La Paracha nous présente une cérémonie tout à fait unique. Quand les Juifs entrèrent en Erets Israël, ils passèrent entre deux montagnes – Har Guérizim et Har Héval. Six tribus se placèrent sur une montagne et les six autres sur la deuxième. Une série de bénédictions et de malédictions furent récitées, à laquelle tout le monde devait répondre Amen.

La Torah énumère les onze malédictions liées à certaines fautes. Cette cérémonie était une Kabalat Chevoua (un serment) nationale de ne violer aucune de ces onze transgressions. Parmi les actes méritant une malédiction, on trouve le fait de faire une gravure ou une idole et de la garder en secret, de dénigrer son père ou sa mère, de reculer la limite de son prochain, d’égarer un aveugle dans le chemin, de faire pencher le jugement d’un converti, d’un orphelin ou d’une veuve, de s’unir à la femme de son père, de se lier avec un animal, de s’unir à sa sœur, à sa belle-mère, de frapper son prochain en secret.

Rav Issakhar Frand pose la question suivante. Ces onze choses sont-elles les fautes les plus graves de la Torah ? On ne lit pas « Maudit soit celui qui mange du ’Hamets à Pessa’h » ou « Maudit soit celui qui profane le Chabbat ». Certaines fautes énumérées n’impliquent pas la punition de Karet, ni même la sanction – moins sévère – des coups. Si nous devions faire une liste des onze « pires actes », nous aurions peut-être évoqué ceux ayant trait à la Avoda Zara ou à la débauche, mais la plupart d’entre elles ne paraissent « pas si graves », pas au point de mériter une telle malédiction. Alors pourquoi ce sont précisément ces onze transgressions qui furent sélectionnées ?

Il rapporte la réponse du Darach Mordékhaï. Celui-ci souligne qu’il existe un dénominateur commun à ces onze infractions. Elles sont toutes effectuées « à huit clos » et l’individu a la possibilité d’agir hypocritement. Il peut se comporter en public comme s’il était le plus grand Tsadik, et une fois la porte fermée, il peut manquer de respect à ses parents. Il peut faire figure de l’homme d’affaires le plus honnête qui existe, mais, une fois la nuit tombée, à l’abri des regards, il déplace la barrière qui sépare son terrain de celui de son voisin, sans même que ce dernier le remarque.

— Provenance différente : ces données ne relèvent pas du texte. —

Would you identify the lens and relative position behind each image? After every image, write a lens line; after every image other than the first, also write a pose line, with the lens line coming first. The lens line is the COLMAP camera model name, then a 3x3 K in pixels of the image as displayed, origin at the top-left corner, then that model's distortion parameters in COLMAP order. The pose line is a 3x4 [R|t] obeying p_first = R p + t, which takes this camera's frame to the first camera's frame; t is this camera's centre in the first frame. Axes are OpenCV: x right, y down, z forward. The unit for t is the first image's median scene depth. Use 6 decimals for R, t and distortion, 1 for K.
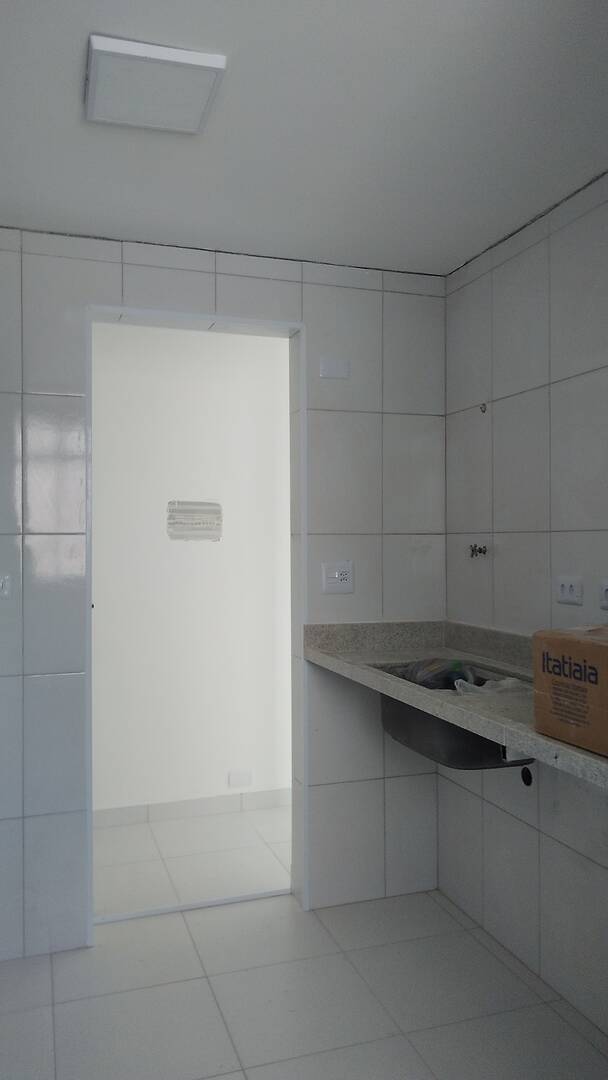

Plusieurs autres interdits énumérés peuvent être effectués sous un vernis de vertu. D’après le Rambam, la malédiction réservée à celui qui écarte l’aveugle de la route s’applique à celui qui lui donne un mauvais conseil (dans le domaine des affaires ou autre), mû par des intérêts personnels. De même, la malédiction de celui qui frappe son ami en privé porte sur le fait de dire du Lachone Hara' derrière son dos. Les commentateurs affirment que ceci est particulièrement pernicieux, parce que la « victime » de ce Lachone Hara' est incapable de se défendre, puisqu’elle ne se sait même pas attaquée.

Ce n’est pas uniquement le préjudice causé par cette hypocrisie qui vaut une telle malédiction, mais c’est plutôt le défaut entraînant ce préjudice qui répugne tant nos Sages.

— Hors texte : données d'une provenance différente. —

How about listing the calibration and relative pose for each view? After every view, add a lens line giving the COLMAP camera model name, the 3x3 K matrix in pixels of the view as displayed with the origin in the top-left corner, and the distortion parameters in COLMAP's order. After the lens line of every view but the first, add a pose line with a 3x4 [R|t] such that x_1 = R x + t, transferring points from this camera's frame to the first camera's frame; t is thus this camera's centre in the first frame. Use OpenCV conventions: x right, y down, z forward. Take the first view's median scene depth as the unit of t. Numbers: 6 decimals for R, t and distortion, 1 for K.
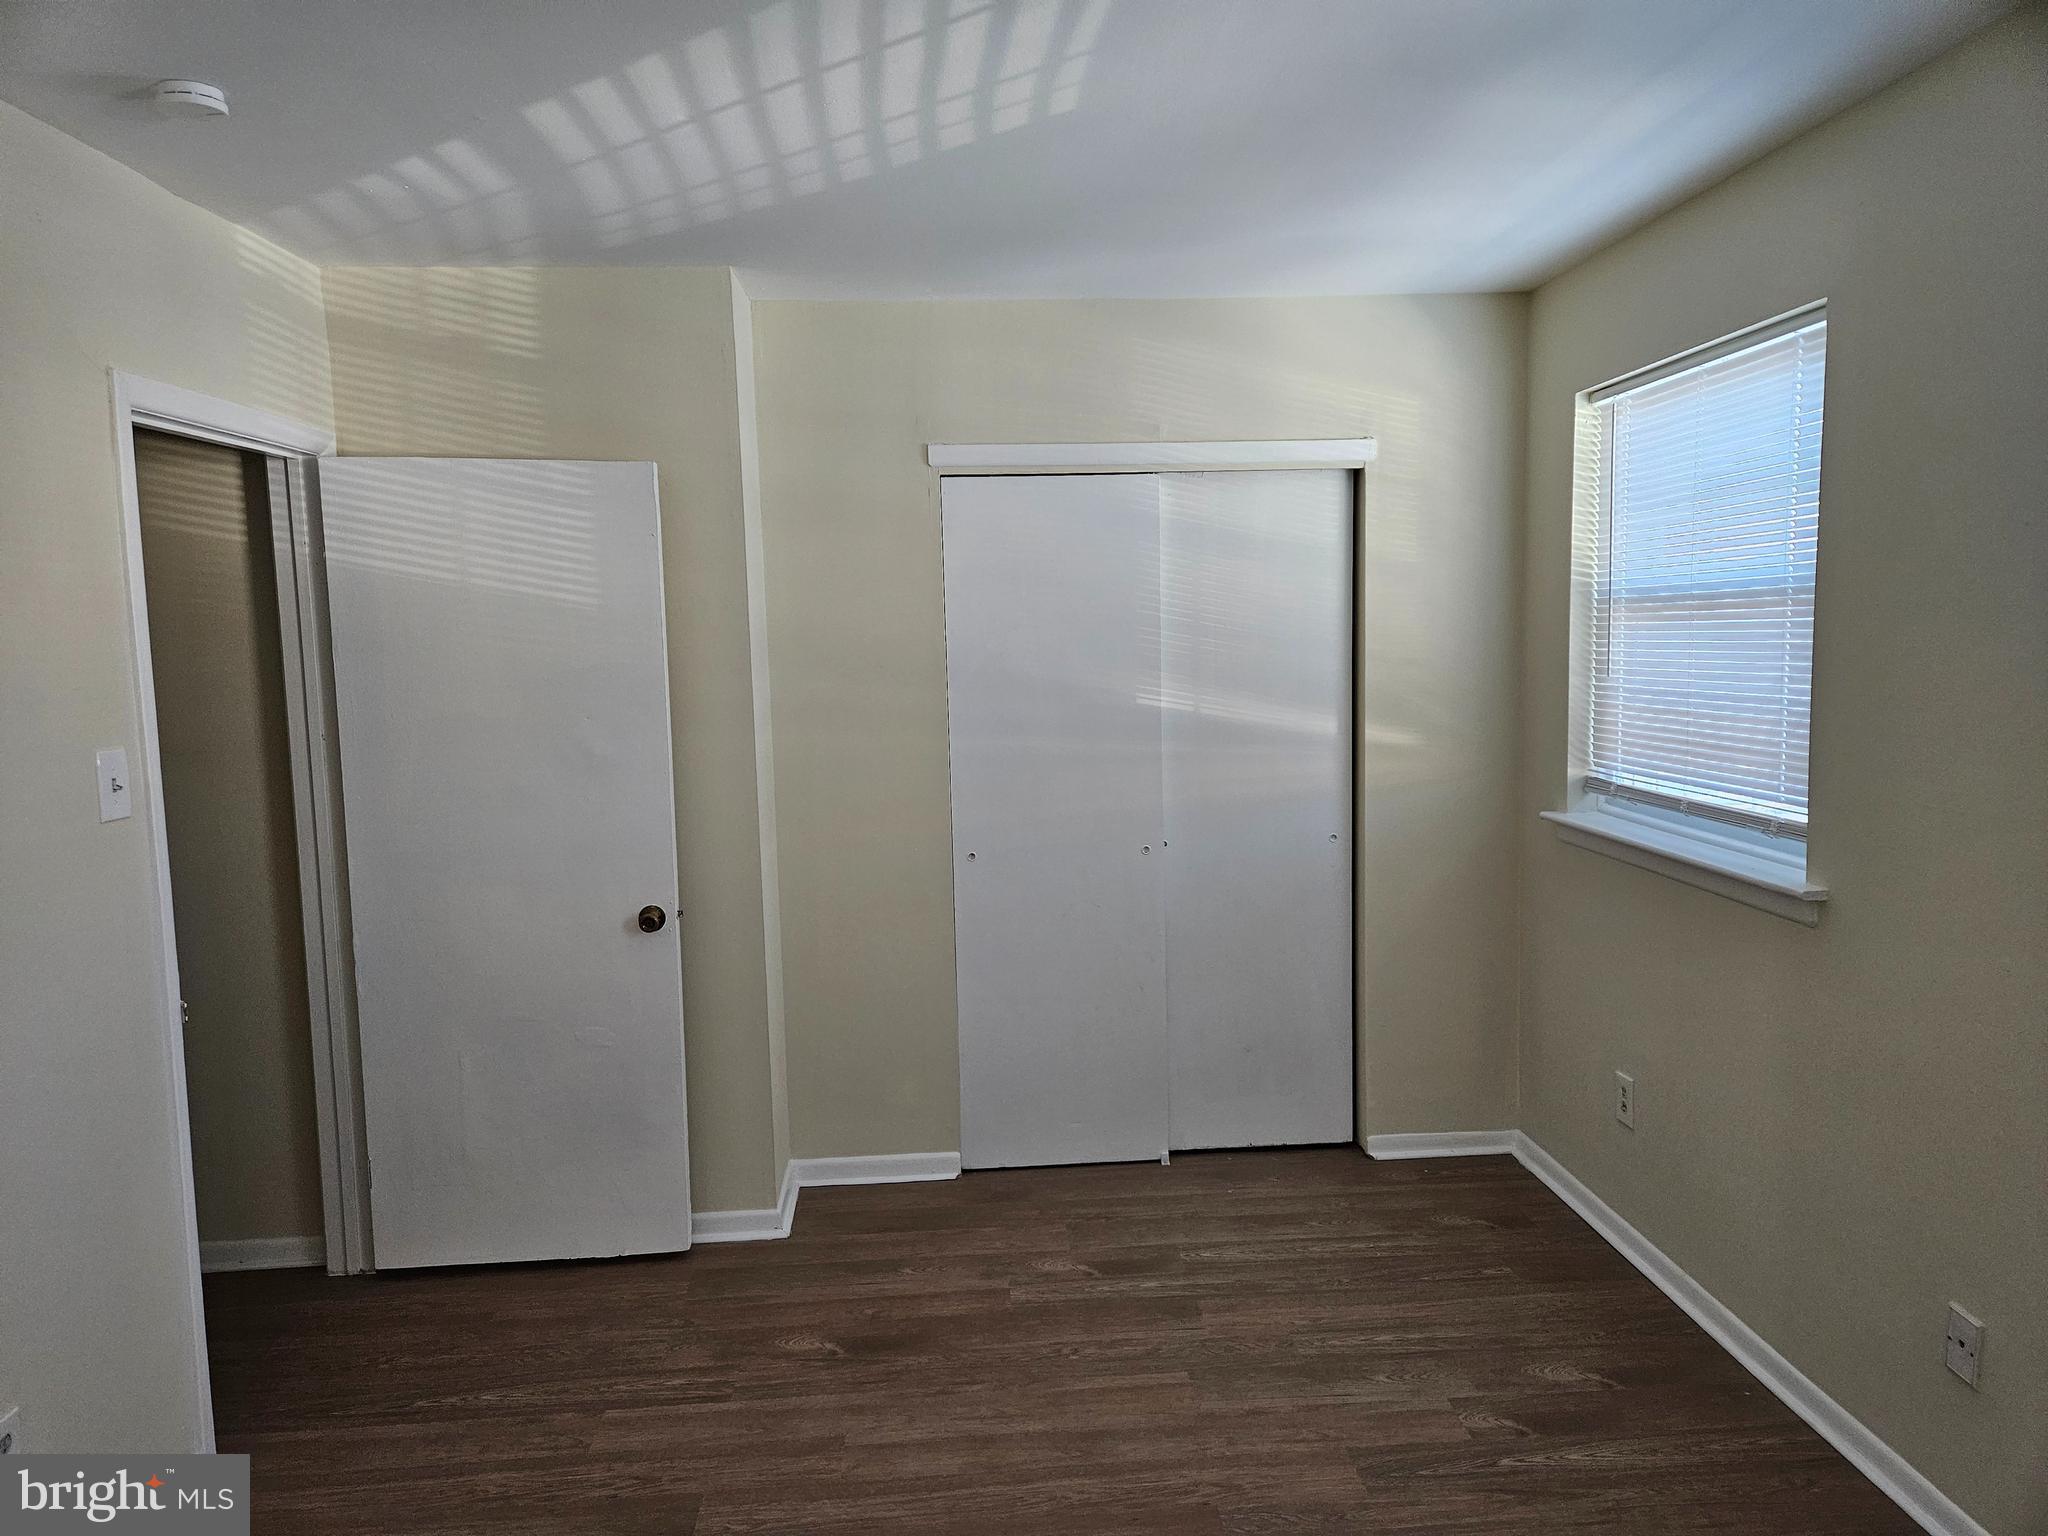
lens RADIAL K [[1342.6, 0, 1024.0], [0, 1342.6, 768.0], [0, 0, 1]] dist [0.002366, 0.000592]
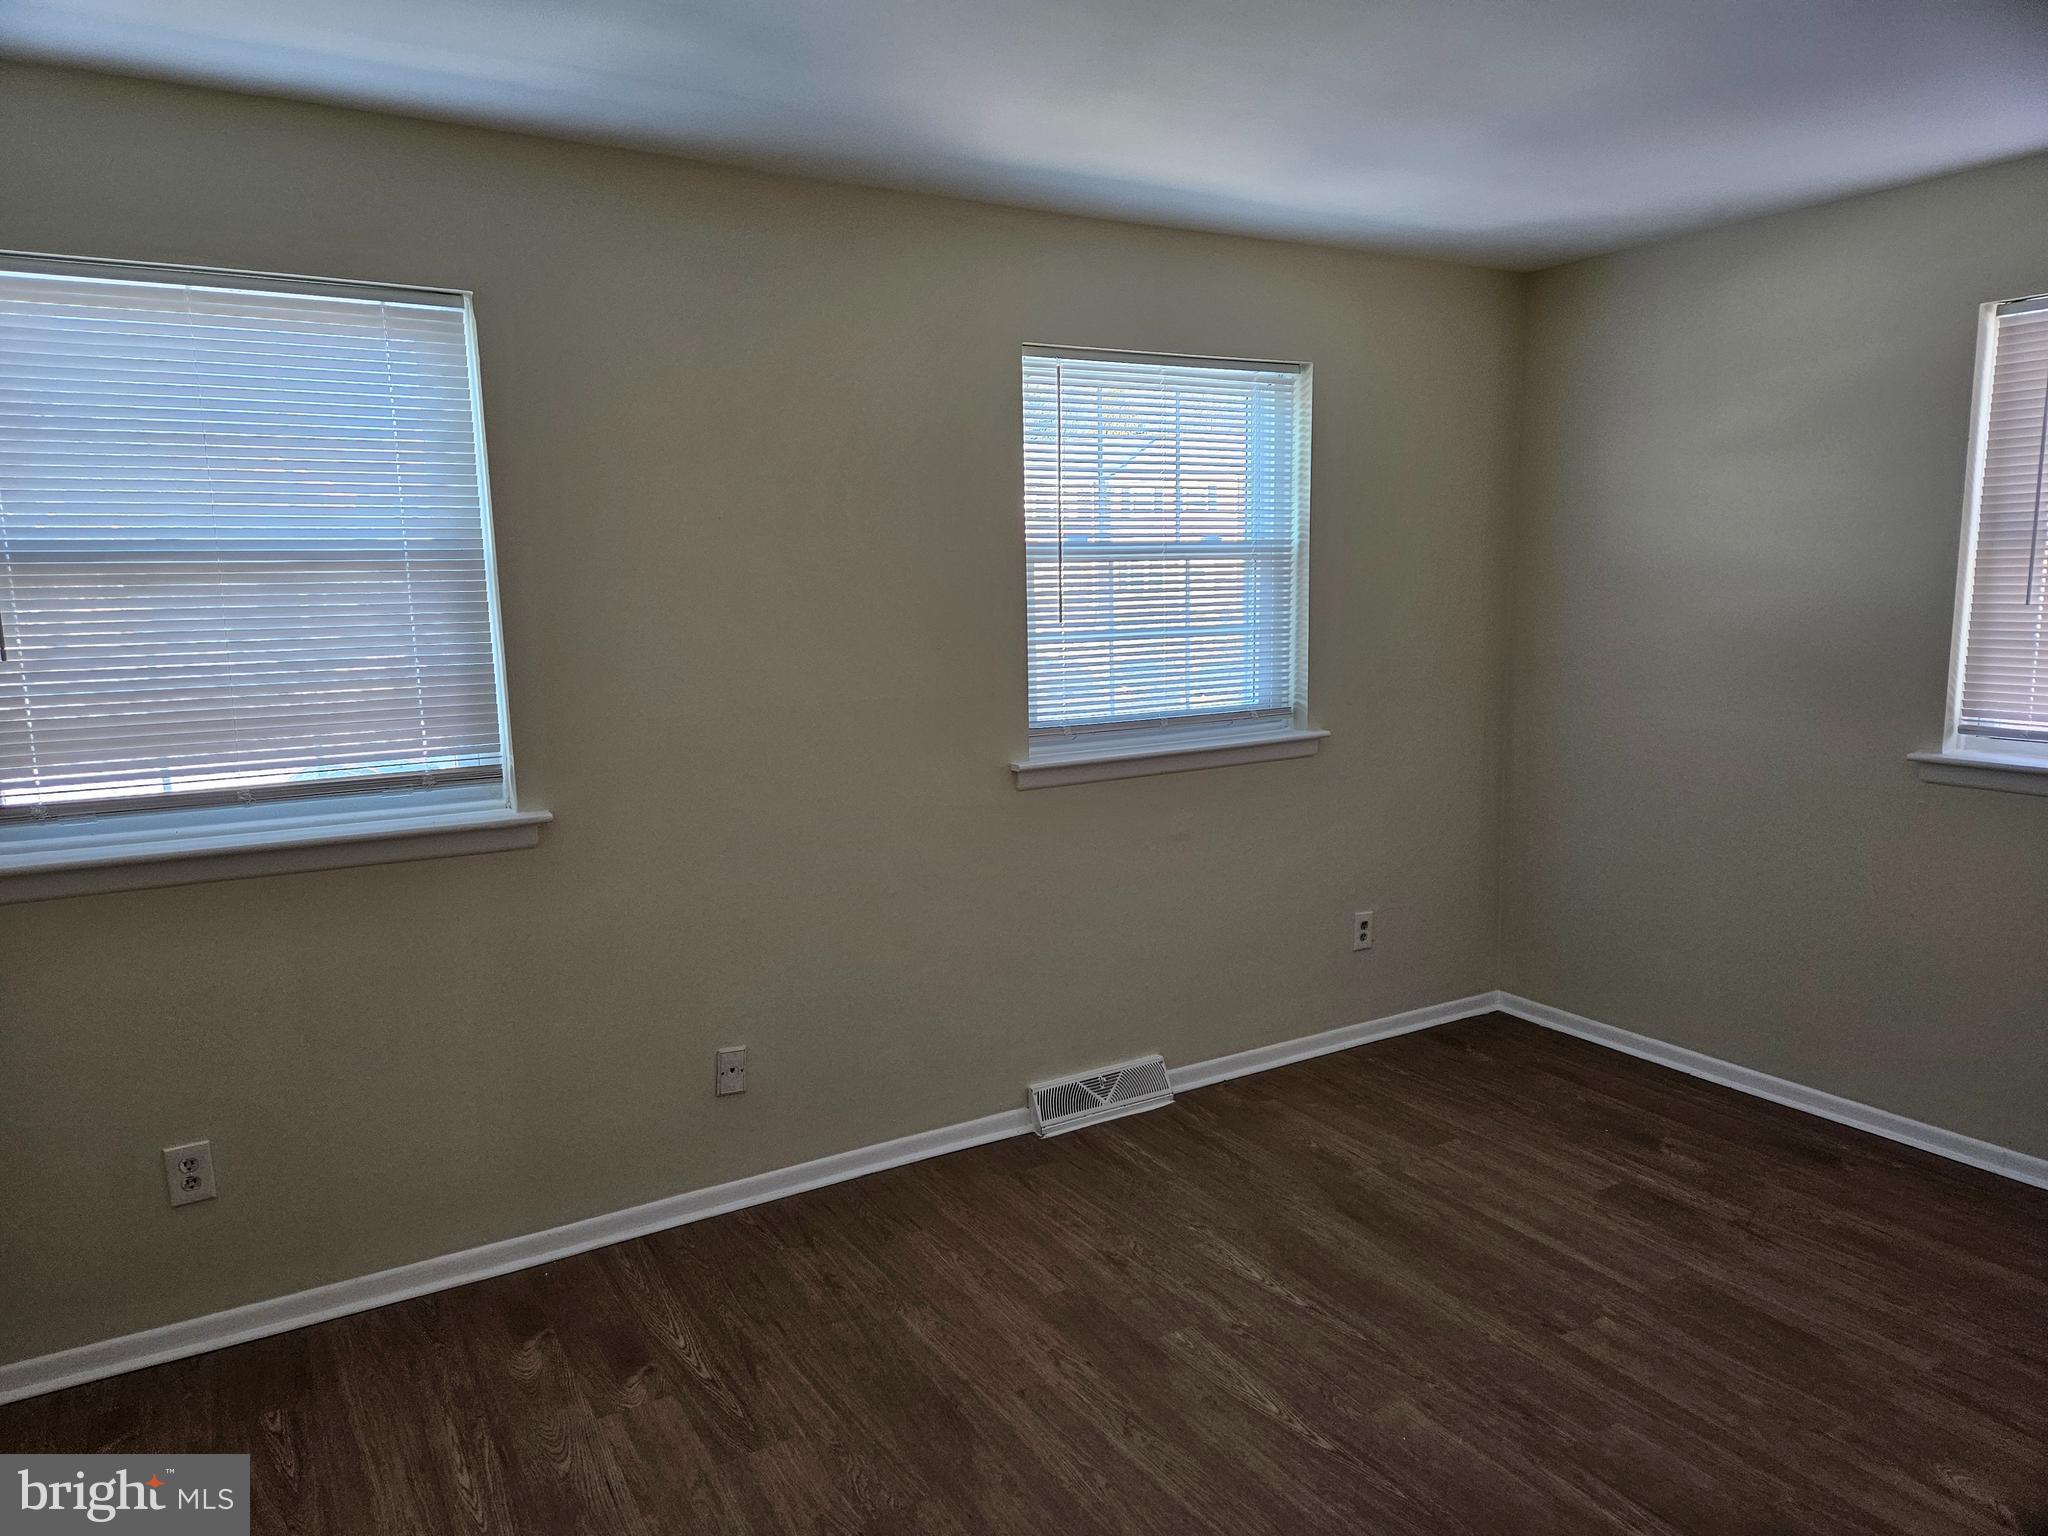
lens RADIAL K [[1342.6, 0, 1024.0], [0, 1342.6, 768.0], [0, 0, 1]] dist [0.002366, 0.000592]
pose [[-0.458322, -0.102482, 0.882858, -0.608804], [0.113410, 0.978467, 0.172455, -0.097967], [-0.881521, 0.179164, -0.436830, 1.098074]]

Cette idée est prouvée par le Min’hat ’Hinoukh qui parle de l’interdit de Guénévat Da'at (littéralement « voler l’esprit »). Si une personne laisse l’autre croire qu’elle lui fait une faveur, qu’elle lui rend un service alors que ce n’est pas le cas, elle se rend coupable de Guénévat Da'at. La Guémara affirme que contrairement à de nombreuses Mitsvot Ben Adam La’havéro, cette interdiction concerne également les non-juifs. Le Min’hat ’Hinoukh explique qu’il existe deux aspects à la Guénéva (qui signifie subtiliser sans que personne ne le sache), contrairement à la Guézéla (le vol effectué devant d’autres personnes). Tout d’abord, il y a l’acte interdit par la loi – celui de voler ce qui est à autrui – et deuxièmement, le vilain défaut de vouloir déposséder son prochain de ses biens. Il ajoute que si certains décisionnaires estiment que la Guézélat Goy est un interdit d’ordre rabbinique, tous s’accordent à dire que la Guénévat Goy est une prohibition de la Torah, à cause du défaut que cela reflète. Rav Its’hak Berkovits précise que l’hypocrisie et la sournoiserie sont très mal vues par ’Hazal. Cela dénote de la malhonnêteté et une peur d’autrui, mais non d’Hachem.

Tel est le message des onze malédictions de la Paracha. Elles nous enseignent qu’outre les interdits mentionnés, les défauts qui se cachent derrière sont ignobles, car ils indiquent une crainte de l’homme et non d’Hachem.

Puissions-nous tous mériter de nous éloigner au maximum de ces mauvais traits de caractère.